Intel’s competitor AMD also wanted to build 64-bit processors, but without the resources to come up with an all-new 64-bit architecture, AMD did something different. Its AMD64 architecture was developed as an extension to x86 that supported 64-bit computation. AMD didn’t want to fundamentally change how processors and compilers worked; AMD64 processors continued to use the same out-of-order execution and complex hardware as was found in high-performance IA-32 chips (and which continues to be essential to high-performance processors to this day). Because AMD64 and IA-32 were so similar, the same hardware could be easily designed to handle both, and there was no performance hit to running 32-bit software on the 64-bit chips, so transitional, mixed workloads could run unhindered.
This made AMD64 much more appealing to developers and enterprises alike. Intel scrambled to create its own extension to IA-32, but Microsoft—which already supported IA-32, IA-64, and AMD64—told the company that it wasn’t willing to support a second 64-bit extension to x86, leaving Intel with little choice but to adopt AMD64 itself. It duly did so (albeit with some incompatibilities), under the name Intel 64.

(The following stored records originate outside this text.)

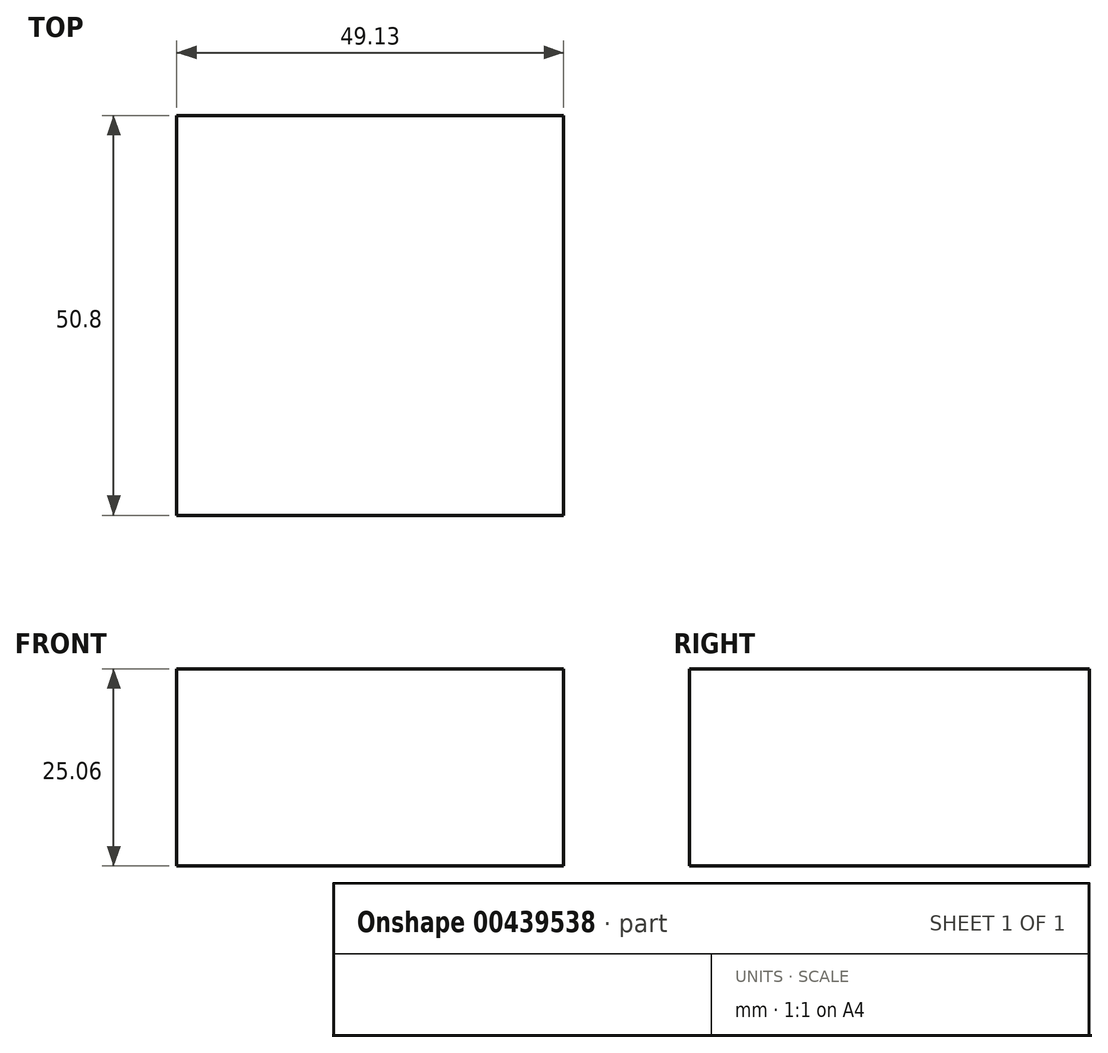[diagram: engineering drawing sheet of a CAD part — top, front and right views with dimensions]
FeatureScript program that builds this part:
annotation { "Feature Type Name" : "Feature", "Feature Type Description" : "" }
export const myFeature = defineFeature(function(context is Context, id is Id, definition is map)
    precondition{}
    {
        {
            var Q0;
            Q0=qCreatedBy(makeId("Front.planeOp"),FACE);
            var sketch = newSketch(context, id + "F0", { "sketchPlane" : qUnion([Q0])});
            skLineSegment(sketch, "E0.bottom", {"start": v(0, 0) * mm, "end": v(49.13, 0) * mm});
            skLineSegment(sketch, "E0.top", {"start": v(0, -25.06) * mm, "end": v(49.13, -25.06) * mm});
            skLineSegment(sketch, "E0.left", {"start": v(0, 0) * mm, "end": v(0, -25.06) * mm});
            skLineSegment(sketch, "E0.right", {"start": v(49.13, 0) * mm, "end": v(49.13, -25.06) * mm});
            skSolve(sketch);
        }
        {
            var Q0;
            Q0=makeQuery(id+"F0.imprint","IMPRINT",FACE,{"disambiguationData":[TD([[makeQuery(id+"F0.imprint","IMPRINT",EDGE,{"derivedFrom":sQuery(id+"F0.wireOp",EDGE,"E0.bottom")}),-1.0]])]});
            extrude(context, id + "F1", {"entities" : qUnion([Q0]), "depth" : 50.8 * mm});
        }
    });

IA-64 left with no place to go
This squeezed out Itanium from most markets. AMD64 offered the transitional path from IA-32, so it won over the enterprise and swiftly moved down into the consumer space, too. Itanium still had a few tricks up its sleeve—Intel’s most advanced reliability, availability, and serviceability (RAS) features made their debut with Itanium first, so if you needed a system that could take serious problems like memory failures and processor failures in stride, Itanium was, for a time, the way to go. But for the most part, these features are now available in Xeon chips, eliminating even that advantage.
The proliferation of vector instruction sets—AMD64 made SSE2 mandatory, and Intel’s AVX512 adds substantial new capabilities—also means that it’s still possible, in some ways, to explicitly instruct the processor to perform operations in parallel, albeit in a fashion that’s much more constrained. Rather than bundles of different instructions all meant to be performed simultaneously, the vector instruction sets perform the same instruction to multiple pieces of data simultaneously. This is not as rich and flexible as the EPIC idea, but it turns out to be good enough for many of those same number-crunching workloads that Itanium excelled at.
Currently, the only vendor still selling Itanium machines is HPE (the enterprise company that came from HP’s 2014 split) in its Integrity Superdome line, which runs the HP-UX operating system. Superdome systems offer a particular emphasis on RAS, which once made Itanium a good fit, but now they can be equipped with Xeon chips. Those, rather than Itanium, have a long-term future. HPE will support systems up to at least 2025, but with the end of manufacturing in 2021, the machines will be living on borrowed time.